_Given records_.

──────────

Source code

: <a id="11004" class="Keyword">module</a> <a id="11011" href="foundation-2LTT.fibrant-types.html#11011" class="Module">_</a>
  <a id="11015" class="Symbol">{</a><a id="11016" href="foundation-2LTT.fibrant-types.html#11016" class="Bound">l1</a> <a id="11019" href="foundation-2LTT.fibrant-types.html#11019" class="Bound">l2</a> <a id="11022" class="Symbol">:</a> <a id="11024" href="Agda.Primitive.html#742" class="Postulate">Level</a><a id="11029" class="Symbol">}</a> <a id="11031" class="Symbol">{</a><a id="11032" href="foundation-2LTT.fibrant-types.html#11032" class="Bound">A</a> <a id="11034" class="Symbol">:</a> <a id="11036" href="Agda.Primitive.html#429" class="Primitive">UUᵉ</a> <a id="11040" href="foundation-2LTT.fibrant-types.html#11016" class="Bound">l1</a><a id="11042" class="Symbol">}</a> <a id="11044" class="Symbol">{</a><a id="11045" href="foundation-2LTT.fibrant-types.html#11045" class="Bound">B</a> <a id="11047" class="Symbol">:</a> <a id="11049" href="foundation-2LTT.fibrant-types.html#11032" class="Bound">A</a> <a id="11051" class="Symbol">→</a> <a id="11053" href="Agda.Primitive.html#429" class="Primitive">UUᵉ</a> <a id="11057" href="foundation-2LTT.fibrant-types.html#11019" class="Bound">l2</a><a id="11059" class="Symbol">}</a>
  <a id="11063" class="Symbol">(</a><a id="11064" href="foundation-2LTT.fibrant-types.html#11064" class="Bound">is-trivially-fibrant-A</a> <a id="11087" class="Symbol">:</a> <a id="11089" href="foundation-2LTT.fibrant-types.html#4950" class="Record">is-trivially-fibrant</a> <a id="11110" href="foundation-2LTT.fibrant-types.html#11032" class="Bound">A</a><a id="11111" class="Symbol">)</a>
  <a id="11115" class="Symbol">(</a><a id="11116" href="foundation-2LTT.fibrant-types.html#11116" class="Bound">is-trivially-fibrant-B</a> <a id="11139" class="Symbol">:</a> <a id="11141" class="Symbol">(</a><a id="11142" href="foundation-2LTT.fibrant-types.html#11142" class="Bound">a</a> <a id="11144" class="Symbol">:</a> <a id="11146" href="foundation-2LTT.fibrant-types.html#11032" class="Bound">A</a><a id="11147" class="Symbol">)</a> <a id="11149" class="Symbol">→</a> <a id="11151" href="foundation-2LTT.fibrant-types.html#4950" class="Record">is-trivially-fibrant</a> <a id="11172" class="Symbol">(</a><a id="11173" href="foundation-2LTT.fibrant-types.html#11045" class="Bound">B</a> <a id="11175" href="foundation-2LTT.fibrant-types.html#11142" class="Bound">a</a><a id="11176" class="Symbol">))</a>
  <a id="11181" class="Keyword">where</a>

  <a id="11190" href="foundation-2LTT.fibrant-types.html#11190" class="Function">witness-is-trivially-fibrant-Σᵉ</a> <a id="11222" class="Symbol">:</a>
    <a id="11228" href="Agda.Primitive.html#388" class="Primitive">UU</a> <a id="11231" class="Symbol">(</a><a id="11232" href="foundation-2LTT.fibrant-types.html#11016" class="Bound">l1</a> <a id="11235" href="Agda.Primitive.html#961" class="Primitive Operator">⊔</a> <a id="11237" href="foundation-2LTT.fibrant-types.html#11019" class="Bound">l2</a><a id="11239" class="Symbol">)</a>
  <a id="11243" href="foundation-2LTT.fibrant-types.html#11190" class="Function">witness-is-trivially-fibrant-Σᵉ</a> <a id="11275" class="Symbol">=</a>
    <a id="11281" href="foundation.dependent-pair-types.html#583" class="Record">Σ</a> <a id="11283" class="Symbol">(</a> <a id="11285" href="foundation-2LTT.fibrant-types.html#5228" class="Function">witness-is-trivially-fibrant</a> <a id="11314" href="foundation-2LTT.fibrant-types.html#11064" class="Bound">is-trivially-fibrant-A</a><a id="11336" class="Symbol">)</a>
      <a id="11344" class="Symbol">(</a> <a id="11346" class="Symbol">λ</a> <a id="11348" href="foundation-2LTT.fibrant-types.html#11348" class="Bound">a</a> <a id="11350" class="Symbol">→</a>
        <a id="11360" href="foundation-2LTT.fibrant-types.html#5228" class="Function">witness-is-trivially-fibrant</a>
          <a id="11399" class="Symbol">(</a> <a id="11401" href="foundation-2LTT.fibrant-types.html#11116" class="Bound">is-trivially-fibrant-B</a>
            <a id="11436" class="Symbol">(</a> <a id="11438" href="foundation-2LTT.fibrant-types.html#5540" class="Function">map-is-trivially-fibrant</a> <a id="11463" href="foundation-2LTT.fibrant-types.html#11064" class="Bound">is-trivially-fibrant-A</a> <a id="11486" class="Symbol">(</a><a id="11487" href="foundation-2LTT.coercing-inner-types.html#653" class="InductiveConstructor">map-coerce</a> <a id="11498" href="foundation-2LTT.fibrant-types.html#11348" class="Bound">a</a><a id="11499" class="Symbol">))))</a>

──────────

Repeat all of the entries above exactly.

_Task answer_.
Source code

: <a id="11004" class="Keyword">module</a> <a id="11011" href="foundation-2LTT.fibrant-types.html#11011" class="Module">_</a>
  <a id="11015" class="Symbol">{</a><a id="11016" href="foundation-2LTT.fibrant-types.html#11016" class="Bound">l1</a> <a id="11019" href="foundation-2LTT.fibrant-types.html#11019" class="Bound">l2</a> <a id="11022" class="Symbol">:</a> <a id="11024" href="Agda.Primitive.html#742" class="Postulate">Level</a><a id="11029" class="Symbol">}</a> <a id="11031" class="Symbol">{</a><a id="11032" href="foundation-2LTT.fibrant-types.html#11032" class="Bound">A</a> <a id="11034" class="Symbol">:</a> <a id="11036" href="Agda.Primitive.html#429" class="Primitive">UUᵉ</a> <a id="11040" href="foundation-2LTT.fibrant-types.html#11016" class="Bound">l1</a><a id="11042" class="Symbol">}</a> <a id="11044" class="Symbol">{</a><a id="11045" href="foundation-2LTT.fibrant-types.html#11045" class="Bound">B</a> <a id="11047" class="Symbol">:</a> <a id="11049" href="foundation-2LTT.fibrant-types.html#11032" class="Bound">A</a> <a id="11051" class="Symbol">→</a> <a id="11053" href="Agda.Primitive.html#429" class="Primitive">UUᵉ</a> <a id="11057" href="foundation-2LTT.fibrant-types.html#11019" class="Bound">l2</a><a id="11059" class="Symbol">}</a>
  <a id="11063" class="Symbol">(</a><a id="11064" href="foundation-2LTT.fibrant-types.html#11064" class="Bound">is-trivially-fibrant-A</a> <a id="11087" class="Symbol">:</a> <a id="11089" href="foundation-2LTT.fibrant-types.html#4950" class="Record">is-trivially-fibrant</a> <a id="11110" href="foundation-2LTT.fibrant-types.html#11032" class="Bound">A</a><a id="11111" class="Symbol">)</a>
  <a id="11115" class="Symbol">(</a><a id="11116" href="foundation-2LTT.fibrant-types.html#11116" class="Bound">is-trivially-fibrant-B</a> <a id="11139" class="Symbol">:</a> <a id="11141" class="Symbol">(</a><a id="11142" href="foundation-2LTT.fibrant-types.html#11142" class="Bound">a</a> <a id="11144" class="Symbol">:</a> <a id="11146" href="foundation-2LTT.fibrant-types.html#11032" class="Bound">A</a><a id="11147" class="Symbol">)</a> <a id="11149" class="Symbol">→</a> <a id="11151" href="foundation-2LTT.fibrant-types.html#4950" class="Record">is-trivially-fibrant</a> <a id="11172" class="Symbol">(</a><a id="11173" href="foundation-2LTT.fibrant-types.html#11045" class="Bound">B</a> <a id="11175" href="foundation-2LTT.fibrant-types.html#11142" class="Bound">a</a><a id="11176" class="Symbol">))</a>
  <a id="11181" class="Keyword">where</a>

  <a id="11190" href="foundation-2LTT.fibrant-types.html#11190" class="Function">witness-is-trivially-fibrant-Σᵉ</a> <a id="11222" class="Symbol">:</a>
    <a id="11228" href="Agda.Primitive.html#388" class="Primitive">UU</a> <a id="11231" class="Symbol">(</a><a id="11232" href="foundation-2LTT.fibrant-types.html#11016" class="Bound">l1</a> <a id="11235" href="Agda.Primitive.html#961" class="Primitive Operator">⊔</a> <a id="11237" href="foundation-2LTT.fibrant-types.html#11019" class="Bound">l2</a><a id="11239" class="Symbol">)</a>
  <a id="11243" href="foundation-2LTT.fibrant-types.html#11190" class="Function">witness-is-trivially-fibrant-Σᵉ</a> <a id="11275" class="Symbol">=</a>
    <a id="11281" href="foundation.dependent-pair-types.html#583" class="Record">Σ</a> <a id="11283" class="Symbol">(</a> <a id="11285" href="foundation-2LTT.fibrant-types.html#5228" class="Function">witness-is-trivially-fibrant</a> <a id="11314" href="foundation-2LTT.fibrant-types.html#11064" class="Bound">is-trivially-fibrant-A</a><a id="11336" class="Symbol">)</a>
      <a id="11344" class="Symbol">(</a> <a id="11346" class="Symbol">λ</a> <a id="11348" href="foundation-2LTT.fibrant-types.html#11348" class="Bound">a</a> <a id="11350" class="Symbol">→</a>
        <a id="11360" href="foundation-2LTT.fibrant-types.html#5228" class="Function">witness-is-trivially-fibrant</a>
          <a id="11399" class="Symbol">(</a> <a id="11401" href="foundation-2LTT.fibrant-types.html#11116" class="Bound">is-trivially-fibrant-B</a>
            <a id="11436" class="Symbol">(</a> <a id="11438" href="foundation-2LTT.fibrant-types.html#5540" class="Function">map-is-trivially-fibrant</a> <a id="11463" href="foundation-2LTT.fibrant-types.html#11064" class="Bound">is-trivially-fibrant-A</a> <a id="11486" class="Symbol">(</a><a id="11487" href="foundation-2LTT.coercing-inner-types.html#653" class="InductiveConstructor">map-coerce</a> <a id="11498" href="foundation-2LTT.fibrant-types.html#11348" class="Bound">a</a><a id="11499" class="Symbol">))))</a>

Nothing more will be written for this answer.